One appointee who had not received his appointment papers, William Marbury, sued the secretary of state, James Madison, in order to obtain them. He wanted the Supreme Court to issue an order (called a writ of mandamus) forcing the delivery. The chief justice was John Marshall, who had been secretary of state under Adams and was the man responsible for the delivery of the appointment papers in the first place. Marshall was a Federalist and no friend of Jefferson. The chief justice was in a predicament. If he signed a writ, there was little likelihood that Madison would honor it – the Supreme Court at that time did not have the great prestige it has today. On the other hand, if Marshall did not issue a writ, he would be surrendering to Jefferson and admitting that the Supreme Court was powerless.
Marshall's solution was brilliant. On the one hand, he declared that Madison was in violation of the law for refusing to deliver the papers. On the other, he ruled that the law under which the court should issue a writ of mandamus was unconstitutional. The law was the Judiciary Act of 1789, specifically Section 13, which stated that the court could issue writs to persons holding office under the authority of the United States. Marshall's reasoning was that the court did not have original jurisdiction, or authority, in such a case – only appellate, or review, jurisdiction.
Behind Marshall's reasoning was a conviction that he held to in all of his later rulings: since the Constitution is the supreme law of the land, and since it is the duty of the Supreme Court to uphold the law, two things clearly follow. First, when a law is inconsistent with the Constitution, the Constitution must be followed. Second, without judicial review, a written constitution is futile as a means of limiting abuses of power by government.

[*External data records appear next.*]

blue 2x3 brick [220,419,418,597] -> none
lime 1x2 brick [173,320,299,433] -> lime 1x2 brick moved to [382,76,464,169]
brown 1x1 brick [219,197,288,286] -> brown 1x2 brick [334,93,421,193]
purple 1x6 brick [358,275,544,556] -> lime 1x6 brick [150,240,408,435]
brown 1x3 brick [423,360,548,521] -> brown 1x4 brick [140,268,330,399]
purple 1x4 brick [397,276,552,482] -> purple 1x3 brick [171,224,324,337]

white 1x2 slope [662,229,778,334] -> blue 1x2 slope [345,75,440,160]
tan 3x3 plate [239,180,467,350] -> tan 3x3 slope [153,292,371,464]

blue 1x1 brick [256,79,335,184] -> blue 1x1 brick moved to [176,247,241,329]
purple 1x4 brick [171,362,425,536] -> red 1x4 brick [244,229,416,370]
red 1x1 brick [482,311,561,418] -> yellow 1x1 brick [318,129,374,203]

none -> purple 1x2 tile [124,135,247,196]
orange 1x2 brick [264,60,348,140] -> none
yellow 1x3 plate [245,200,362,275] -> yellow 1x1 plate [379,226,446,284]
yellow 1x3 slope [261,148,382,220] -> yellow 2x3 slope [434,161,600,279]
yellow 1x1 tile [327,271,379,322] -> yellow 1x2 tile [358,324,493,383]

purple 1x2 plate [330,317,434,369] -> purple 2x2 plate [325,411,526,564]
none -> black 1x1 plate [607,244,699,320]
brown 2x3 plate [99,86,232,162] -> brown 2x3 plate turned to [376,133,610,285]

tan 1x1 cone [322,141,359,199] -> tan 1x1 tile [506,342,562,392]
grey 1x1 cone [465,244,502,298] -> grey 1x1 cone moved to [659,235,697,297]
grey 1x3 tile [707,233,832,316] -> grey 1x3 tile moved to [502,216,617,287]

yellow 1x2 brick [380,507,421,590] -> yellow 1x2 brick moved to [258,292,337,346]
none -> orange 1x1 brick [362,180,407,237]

Judicial review is a power the federal courts have used only rarely since Marbury vs. Madison. By the mid-1980s, only about 100 federal laws had been declared unconstitutional, and it was more than 50 years after Marbury before such a ruling was handed down again.
The courts exercise this power only when it is necessary to decide cases and controversies. They do not give advisory opinions to either the president or the Congress before or after the passage of laws. Furthermore, the Supreme Court begins its review of a case with the assumption that a legislature did not intend to violate the Constitution when it passed a given law. Thus the burden of proof always rests on the party who questions the validity of the law.
The Supreme Court also takes a strict view of who is allowed to raise constitutional questions before it. A party must have a direct and substantial interest at stake. Otherwise everyone who did not like a particular law would go to court to have it struck down.
Through judicial review the Supreme Court has become the primary interpreter of the Constitution. It has used this power to promote the steady growth of the federal government's authority and to make the Constitution the supreme law.